WHAT TO PRODUCE – Below are entries. Copy exactly the lines running from the line that holds "terbaik. Melalui proses" to the line that holds "pestisida di dalam air.", with both ends included.

DATA EXTRACTS –
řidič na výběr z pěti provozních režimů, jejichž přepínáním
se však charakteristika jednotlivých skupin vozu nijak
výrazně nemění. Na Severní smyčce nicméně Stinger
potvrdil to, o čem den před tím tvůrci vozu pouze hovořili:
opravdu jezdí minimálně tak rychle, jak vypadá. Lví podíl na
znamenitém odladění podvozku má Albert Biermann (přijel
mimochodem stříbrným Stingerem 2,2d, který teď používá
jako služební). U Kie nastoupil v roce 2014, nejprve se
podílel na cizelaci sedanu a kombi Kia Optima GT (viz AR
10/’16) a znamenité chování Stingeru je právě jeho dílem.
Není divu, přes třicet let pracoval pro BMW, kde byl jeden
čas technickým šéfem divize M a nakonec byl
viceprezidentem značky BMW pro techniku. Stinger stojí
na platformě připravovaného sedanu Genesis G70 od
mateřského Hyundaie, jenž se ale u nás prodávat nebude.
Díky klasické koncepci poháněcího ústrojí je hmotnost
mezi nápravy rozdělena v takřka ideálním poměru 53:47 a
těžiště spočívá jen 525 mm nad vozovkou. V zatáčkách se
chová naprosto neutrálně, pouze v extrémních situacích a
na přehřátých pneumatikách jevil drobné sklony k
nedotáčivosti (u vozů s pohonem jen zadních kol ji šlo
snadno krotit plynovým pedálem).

...

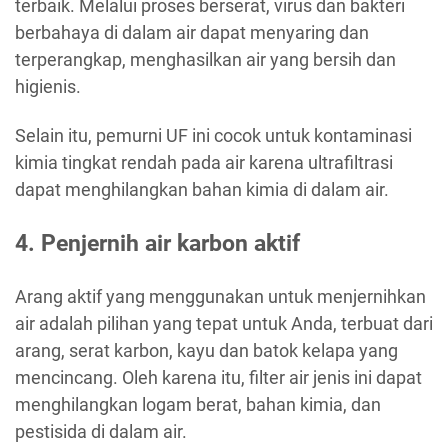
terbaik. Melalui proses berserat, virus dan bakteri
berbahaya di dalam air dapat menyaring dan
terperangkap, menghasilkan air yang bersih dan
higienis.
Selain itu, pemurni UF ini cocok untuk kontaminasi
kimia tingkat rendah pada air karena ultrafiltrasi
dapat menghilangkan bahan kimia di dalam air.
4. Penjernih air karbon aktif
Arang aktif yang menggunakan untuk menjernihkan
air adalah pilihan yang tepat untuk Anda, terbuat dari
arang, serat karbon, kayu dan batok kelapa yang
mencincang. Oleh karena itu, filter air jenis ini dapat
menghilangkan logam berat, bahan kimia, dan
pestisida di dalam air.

WORKED SOLUTION –
terbaik. Melalui proses berserat, virus dan bakteri
berbahaya di dalam air dapat menyaring dan
terperangkap, menghasilkan air yang bersih dan
higienis.
Selain itu, pemurni UF ini cocok untuk kontaminasi
kimia tingkat rendah pada air karena ultrafiltrasi
dapat menghilangkan bahan kimia di dalam air.
4. Penjernih air karbon aktif
Arang aktif yang menggunakan untuk menjernihkan
air adalah pilihan yang tepat untuk Anda, terbuat dari
arang, serat karbon, kayu dan batok kelapa yang
mencincang. Oleh karena itu, filter air jenis ini dapat
menghilangkan logam berat, bahan kimia, dan
pestisida di dalam air.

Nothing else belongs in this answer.